One of the readers who commented on the NY Times piece says it best,

I wonder how teachers in 1970 would respond if asked, "I have a device that is cheap enough all of your students could have one of their own that allows free access to the wealth of all human knowledge, places more information in their pocket than exists in the entire school library, the ability to communicate with almost anyone, and the ability to get answers from experts in all areas of study. Do you want your students to have these devices in your classroom?"
— Carl Anderson, Rochester, MN


  1. Isn't there a lot of buzz about the future morphing of cell phones and laptops? For folks to have one mobile device? I am always texting googl for quick answers.

  2. @Liz, Thank you for the thumbs up!
    @booksRULE, Yes! That is exactly the point. There is little to no difference between cells and laptops today so we are essentially laying the foundation for politicians to ban technology in schools rather than trusting school administrators, staff, parents, business, community, etc. to make decisions on what tools best serve their students.

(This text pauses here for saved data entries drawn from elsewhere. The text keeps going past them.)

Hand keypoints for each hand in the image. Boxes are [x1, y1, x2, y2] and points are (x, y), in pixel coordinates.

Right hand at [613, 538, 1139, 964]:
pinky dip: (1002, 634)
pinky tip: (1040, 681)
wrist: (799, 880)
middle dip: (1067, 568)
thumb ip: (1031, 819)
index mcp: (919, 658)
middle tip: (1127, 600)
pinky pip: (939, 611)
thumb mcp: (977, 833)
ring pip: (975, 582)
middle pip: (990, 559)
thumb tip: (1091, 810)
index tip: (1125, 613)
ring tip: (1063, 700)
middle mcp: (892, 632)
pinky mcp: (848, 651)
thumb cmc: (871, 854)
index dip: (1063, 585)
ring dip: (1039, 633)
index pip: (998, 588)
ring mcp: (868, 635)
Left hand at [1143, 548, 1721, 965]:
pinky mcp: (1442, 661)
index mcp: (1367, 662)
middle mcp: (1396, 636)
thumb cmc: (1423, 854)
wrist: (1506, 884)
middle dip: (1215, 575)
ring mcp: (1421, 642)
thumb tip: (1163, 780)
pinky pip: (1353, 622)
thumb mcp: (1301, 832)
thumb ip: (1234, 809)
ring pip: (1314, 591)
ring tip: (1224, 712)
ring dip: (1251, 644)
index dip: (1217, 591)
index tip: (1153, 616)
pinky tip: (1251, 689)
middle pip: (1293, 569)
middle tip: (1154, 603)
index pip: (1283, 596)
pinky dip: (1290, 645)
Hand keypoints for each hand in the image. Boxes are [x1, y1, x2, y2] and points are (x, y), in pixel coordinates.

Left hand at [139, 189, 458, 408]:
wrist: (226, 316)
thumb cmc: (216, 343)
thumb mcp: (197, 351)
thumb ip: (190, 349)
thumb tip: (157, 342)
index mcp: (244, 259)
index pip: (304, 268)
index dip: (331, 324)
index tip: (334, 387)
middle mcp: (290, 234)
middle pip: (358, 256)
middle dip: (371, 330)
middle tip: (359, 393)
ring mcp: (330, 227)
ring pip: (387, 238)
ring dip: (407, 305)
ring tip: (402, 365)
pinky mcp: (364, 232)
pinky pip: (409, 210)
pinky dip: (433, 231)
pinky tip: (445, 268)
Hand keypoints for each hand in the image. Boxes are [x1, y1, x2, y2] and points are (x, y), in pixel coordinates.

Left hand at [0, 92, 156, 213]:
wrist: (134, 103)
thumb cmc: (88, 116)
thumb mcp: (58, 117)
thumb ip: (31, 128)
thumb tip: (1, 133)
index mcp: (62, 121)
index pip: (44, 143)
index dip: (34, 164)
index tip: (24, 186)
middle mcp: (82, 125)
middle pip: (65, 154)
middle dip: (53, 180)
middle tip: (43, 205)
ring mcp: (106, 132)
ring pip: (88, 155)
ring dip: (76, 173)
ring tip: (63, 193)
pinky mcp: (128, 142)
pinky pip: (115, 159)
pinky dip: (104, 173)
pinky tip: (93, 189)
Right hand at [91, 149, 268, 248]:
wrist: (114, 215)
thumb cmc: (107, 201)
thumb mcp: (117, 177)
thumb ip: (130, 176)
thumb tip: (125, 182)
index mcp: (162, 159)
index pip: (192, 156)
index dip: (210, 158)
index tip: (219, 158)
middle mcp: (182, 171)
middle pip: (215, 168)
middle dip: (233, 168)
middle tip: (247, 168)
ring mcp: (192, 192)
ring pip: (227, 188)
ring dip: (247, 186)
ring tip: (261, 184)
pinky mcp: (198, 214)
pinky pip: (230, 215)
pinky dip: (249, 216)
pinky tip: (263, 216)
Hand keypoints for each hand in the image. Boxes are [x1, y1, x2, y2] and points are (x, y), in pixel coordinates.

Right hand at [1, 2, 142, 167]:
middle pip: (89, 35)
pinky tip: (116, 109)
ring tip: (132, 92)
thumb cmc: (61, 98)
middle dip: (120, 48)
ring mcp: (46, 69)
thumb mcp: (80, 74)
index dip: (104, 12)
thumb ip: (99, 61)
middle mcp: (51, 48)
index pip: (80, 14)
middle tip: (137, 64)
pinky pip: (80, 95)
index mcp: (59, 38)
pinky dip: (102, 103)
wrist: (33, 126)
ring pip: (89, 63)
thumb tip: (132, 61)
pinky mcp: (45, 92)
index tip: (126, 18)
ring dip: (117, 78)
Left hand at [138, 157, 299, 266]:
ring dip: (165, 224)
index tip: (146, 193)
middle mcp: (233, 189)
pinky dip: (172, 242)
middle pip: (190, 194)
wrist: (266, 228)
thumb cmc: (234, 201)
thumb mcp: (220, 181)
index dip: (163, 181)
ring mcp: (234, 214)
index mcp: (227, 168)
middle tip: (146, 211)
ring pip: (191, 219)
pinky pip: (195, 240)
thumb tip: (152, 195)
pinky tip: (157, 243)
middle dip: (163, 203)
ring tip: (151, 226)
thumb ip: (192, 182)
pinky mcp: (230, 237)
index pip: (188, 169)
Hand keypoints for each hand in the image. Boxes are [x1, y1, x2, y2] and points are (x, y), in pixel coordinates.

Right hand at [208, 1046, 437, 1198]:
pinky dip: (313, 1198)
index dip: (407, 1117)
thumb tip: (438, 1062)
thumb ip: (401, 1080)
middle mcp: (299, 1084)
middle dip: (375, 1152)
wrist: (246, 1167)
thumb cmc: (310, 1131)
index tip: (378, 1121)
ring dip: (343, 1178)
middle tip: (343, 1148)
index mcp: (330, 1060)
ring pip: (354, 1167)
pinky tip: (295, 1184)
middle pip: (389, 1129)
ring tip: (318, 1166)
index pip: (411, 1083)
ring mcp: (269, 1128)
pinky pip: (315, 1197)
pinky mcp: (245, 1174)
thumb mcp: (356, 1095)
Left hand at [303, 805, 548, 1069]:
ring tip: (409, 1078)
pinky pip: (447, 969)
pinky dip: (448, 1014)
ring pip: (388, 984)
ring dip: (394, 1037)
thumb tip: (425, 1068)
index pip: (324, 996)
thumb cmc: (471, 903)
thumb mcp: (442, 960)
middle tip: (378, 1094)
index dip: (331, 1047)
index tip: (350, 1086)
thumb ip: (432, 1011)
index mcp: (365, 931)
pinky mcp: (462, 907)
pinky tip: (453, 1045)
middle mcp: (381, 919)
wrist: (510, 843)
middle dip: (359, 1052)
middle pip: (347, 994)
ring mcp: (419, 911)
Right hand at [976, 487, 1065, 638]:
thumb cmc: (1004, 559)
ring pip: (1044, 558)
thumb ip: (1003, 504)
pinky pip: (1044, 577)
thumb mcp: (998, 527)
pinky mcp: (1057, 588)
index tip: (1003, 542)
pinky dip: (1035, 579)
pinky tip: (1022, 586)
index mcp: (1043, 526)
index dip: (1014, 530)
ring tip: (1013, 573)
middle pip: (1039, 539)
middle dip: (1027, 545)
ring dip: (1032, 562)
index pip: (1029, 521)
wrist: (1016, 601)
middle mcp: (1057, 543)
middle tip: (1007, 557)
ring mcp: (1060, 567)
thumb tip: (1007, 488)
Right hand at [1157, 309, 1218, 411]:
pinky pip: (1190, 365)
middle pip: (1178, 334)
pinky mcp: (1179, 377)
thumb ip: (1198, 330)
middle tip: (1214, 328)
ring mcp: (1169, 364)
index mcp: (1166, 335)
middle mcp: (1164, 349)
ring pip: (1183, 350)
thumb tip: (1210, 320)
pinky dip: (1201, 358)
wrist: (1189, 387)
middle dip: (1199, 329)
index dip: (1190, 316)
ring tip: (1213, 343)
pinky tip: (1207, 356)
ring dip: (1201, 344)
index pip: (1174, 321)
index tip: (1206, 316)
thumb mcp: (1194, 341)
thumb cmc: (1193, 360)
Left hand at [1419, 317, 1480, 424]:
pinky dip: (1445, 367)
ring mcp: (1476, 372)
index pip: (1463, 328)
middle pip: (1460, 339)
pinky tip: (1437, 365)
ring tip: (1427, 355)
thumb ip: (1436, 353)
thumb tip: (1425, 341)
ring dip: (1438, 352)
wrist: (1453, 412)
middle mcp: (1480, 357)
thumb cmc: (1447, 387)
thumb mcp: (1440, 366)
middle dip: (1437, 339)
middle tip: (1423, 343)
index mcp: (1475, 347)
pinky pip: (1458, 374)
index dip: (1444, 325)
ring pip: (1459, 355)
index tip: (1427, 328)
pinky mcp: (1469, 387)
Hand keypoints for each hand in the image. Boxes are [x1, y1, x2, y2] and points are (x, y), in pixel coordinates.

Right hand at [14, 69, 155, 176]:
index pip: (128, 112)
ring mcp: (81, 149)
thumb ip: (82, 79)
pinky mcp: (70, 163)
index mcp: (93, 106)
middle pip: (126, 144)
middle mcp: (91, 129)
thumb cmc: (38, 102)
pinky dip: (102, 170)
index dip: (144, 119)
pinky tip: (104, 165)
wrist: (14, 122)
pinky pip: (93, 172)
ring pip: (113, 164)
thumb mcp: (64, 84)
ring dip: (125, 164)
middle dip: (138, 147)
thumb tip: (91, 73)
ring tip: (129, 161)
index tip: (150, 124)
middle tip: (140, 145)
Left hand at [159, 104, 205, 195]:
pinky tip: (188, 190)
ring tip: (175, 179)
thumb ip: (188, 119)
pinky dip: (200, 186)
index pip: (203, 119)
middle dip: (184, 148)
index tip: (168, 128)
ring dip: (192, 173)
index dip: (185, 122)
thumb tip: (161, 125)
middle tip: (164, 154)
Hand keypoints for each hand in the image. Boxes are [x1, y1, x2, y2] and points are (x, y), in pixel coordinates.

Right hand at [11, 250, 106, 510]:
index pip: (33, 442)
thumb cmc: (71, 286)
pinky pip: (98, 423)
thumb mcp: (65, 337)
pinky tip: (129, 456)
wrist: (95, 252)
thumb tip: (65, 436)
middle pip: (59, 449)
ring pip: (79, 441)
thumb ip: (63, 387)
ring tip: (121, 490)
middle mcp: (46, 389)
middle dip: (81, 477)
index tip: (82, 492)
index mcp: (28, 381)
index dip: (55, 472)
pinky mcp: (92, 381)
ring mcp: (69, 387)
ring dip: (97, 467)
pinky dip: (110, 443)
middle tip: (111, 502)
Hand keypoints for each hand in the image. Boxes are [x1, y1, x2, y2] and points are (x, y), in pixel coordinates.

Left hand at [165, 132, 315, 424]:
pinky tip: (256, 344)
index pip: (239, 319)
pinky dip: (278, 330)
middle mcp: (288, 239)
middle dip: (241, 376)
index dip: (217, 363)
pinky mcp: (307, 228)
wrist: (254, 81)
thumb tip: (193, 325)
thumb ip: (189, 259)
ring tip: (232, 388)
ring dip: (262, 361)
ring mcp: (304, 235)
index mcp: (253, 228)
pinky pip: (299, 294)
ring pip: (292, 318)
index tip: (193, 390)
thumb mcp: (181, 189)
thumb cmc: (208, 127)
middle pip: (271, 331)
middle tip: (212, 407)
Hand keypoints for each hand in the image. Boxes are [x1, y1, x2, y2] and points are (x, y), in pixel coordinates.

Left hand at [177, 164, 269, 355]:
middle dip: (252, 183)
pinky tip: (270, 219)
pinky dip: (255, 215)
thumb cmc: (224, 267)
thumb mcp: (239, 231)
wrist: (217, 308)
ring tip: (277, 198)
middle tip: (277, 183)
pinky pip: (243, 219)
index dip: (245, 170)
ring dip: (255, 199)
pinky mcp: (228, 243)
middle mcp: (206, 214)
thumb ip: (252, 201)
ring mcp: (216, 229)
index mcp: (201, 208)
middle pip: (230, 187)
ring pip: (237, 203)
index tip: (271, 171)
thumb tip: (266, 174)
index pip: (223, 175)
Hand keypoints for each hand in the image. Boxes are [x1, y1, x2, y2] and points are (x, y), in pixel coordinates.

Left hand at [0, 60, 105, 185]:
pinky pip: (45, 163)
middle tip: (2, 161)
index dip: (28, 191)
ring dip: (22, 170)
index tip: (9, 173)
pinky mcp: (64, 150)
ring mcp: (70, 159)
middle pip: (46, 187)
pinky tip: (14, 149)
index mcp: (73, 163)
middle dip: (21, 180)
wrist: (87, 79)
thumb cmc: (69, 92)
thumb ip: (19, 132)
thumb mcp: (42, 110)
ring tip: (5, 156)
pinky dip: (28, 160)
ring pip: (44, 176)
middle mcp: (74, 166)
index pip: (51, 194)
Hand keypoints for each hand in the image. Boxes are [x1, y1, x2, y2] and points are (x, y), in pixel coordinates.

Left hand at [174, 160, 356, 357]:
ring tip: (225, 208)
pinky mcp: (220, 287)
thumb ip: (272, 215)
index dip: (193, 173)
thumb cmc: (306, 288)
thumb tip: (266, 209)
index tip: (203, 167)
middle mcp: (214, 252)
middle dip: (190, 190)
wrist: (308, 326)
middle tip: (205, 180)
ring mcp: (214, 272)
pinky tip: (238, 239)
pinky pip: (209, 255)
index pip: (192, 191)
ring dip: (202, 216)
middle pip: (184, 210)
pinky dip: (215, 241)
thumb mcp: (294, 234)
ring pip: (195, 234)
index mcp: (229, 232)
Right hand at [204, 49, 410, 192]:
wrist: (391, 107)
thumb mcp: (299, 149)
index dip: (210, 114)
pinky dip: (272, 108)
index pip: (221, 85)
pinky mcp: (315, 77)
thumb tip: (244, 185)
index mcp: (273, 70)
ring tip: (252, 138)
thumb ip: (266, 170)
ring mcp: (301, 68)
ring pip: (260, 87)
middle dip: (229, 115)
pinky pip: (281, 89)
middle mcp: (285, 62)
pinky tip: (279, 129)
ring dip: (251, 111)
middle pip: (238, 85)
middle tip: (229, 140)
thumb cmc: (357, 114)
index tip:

  3. I don't deny that cell phones can be a valuable tool in education, but, while many - maybe most - of my students own or carry cell phone, not all of them do. How do you foresee them being used? Or rather distributed? What about students who cannot afford the phone or the airtime to use the Internet?
    I would actually think that school's investing in mobile devices like the ipod touch, where students can hook up into the school's wireless connection (and still gain the skills in using a mobile device) as a more practical though not as affordable an option.

  4. @Elk, as I recommend in my post and Liz Kolb recommends in her blog and book, I would suggest that cell phones are first used outside of school to support instruction. As Marc Prensky asks, “Should we deprive the majority of students because a small minority doesn’t have access?” Prensky has several suggestions for getting students who need access which you can read about at http://www.marcprensky.com/writing/Prensky-Lets_Be_Digital_Multipliers-ET-01-09.pdf. Suggestions include, borrowing (from friends, family, mentors, etc.), setting up places for learning where technology is available in the school, library, with community partners, etc. If the day could come when schools would follow in the footsteps of Presbyterian Ladies' College (http://www.smh.com.au/news/national/phone-a-friend-in-exams/2008/08/19/1218911717490.html) where students use phones to enhance learning, schools could invest in a small number of phones for students without access, perhaps even through a partnership or grant with a phone company…or, students can share.

    The wireless connection suggestion, while good in theory, is usually flawed in reality as few schools have the infrastructure and bandwidth to support a large number of students online wirelessly. This can be done much more reliably with the phones already sitting in the pockets of many students.